### DATA TO PROCESS
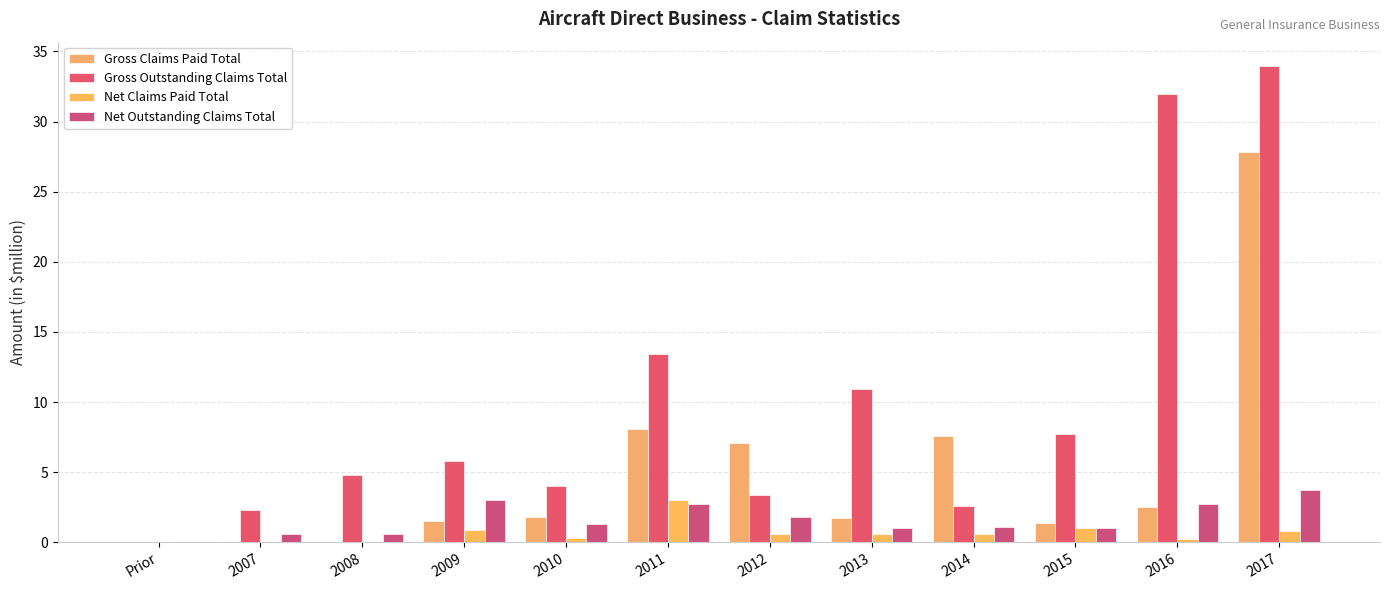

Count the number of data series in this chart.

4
* * *
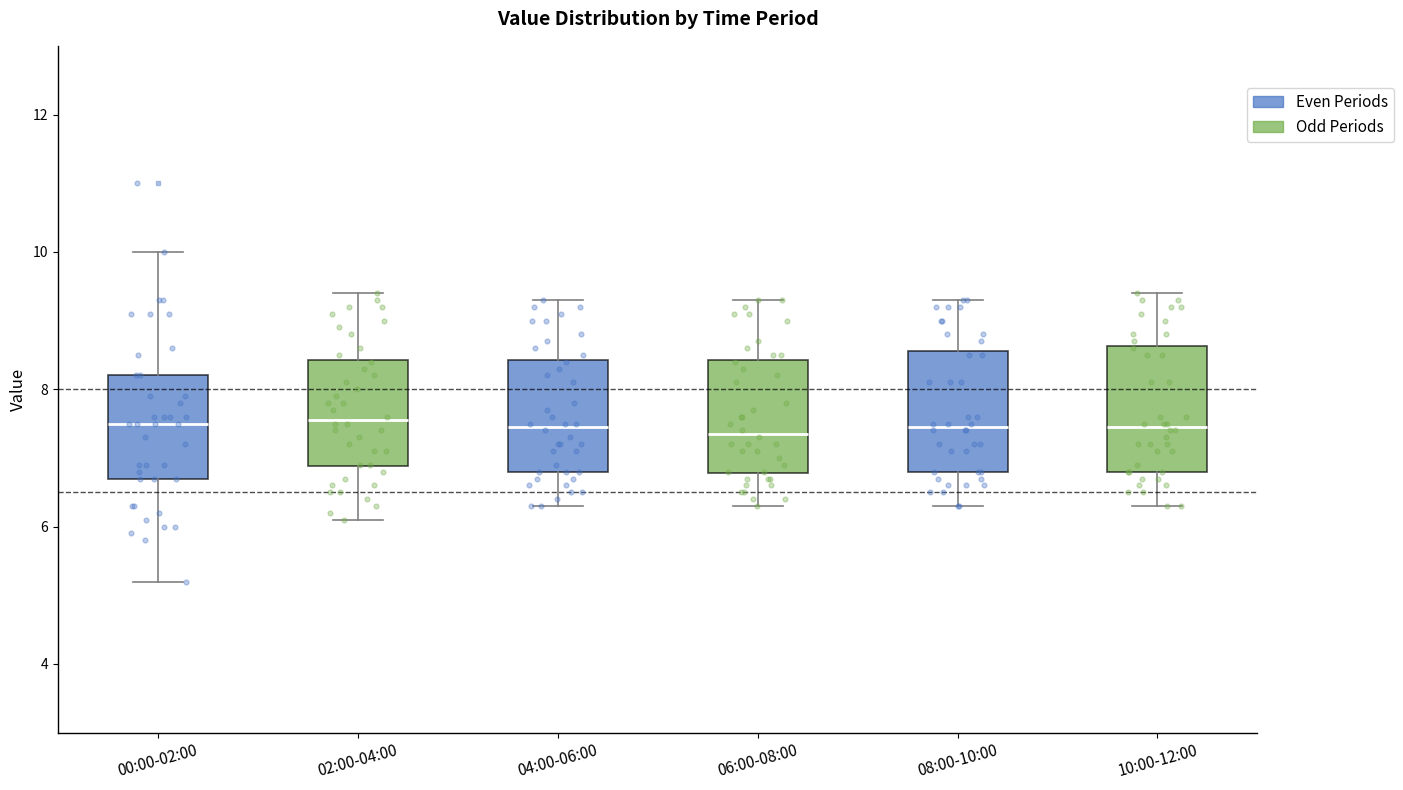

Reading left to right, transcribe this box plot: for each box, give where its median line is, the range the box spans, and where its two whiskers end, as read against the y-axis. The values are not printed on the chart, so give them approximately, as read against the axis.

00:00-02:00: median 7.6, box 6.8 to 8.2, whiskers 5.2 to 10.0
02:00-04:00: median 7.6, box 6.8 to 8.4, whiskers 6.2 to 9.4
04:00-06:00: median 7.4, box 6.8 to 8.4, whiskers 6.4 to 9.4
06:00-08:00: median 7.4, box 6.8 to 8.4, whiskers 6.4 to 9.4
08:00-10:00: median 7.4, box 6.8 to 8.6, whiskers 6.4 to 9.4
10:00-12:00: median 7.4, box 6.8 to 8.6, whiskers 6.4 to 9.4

### EXERCISE REQUIREMENTS
Please reproduce the stretch of material from the line containing "00:00-02:00: median 7.6, box" through the line containing "10:00-12:00: median 7.4, box", keeping every character the same.

### TASK RESPONSE
00:00-02:00: median 7.6, box 6.8 to 8.2, whiskers 5.2 to 10.0
02:00-04:00: median 7.6, box 6.8 to 8.4, whiskers 6.2 to 9.4
04:00-06:00: median 7.4, box 6.8 to 8.4, whiskers 6.4 to 9.4
06:00-08:00: median 7.4, box 6.8 to 8.4, whiskers 6.4 to 9.4
08:00-10:00: median 7.4, box 6.8 to 8.6, whiskers 6.4 to 9.4
10:00-12:00: median 7.4, box 6.8 to 8.6, whiskers 6.4 to 9.4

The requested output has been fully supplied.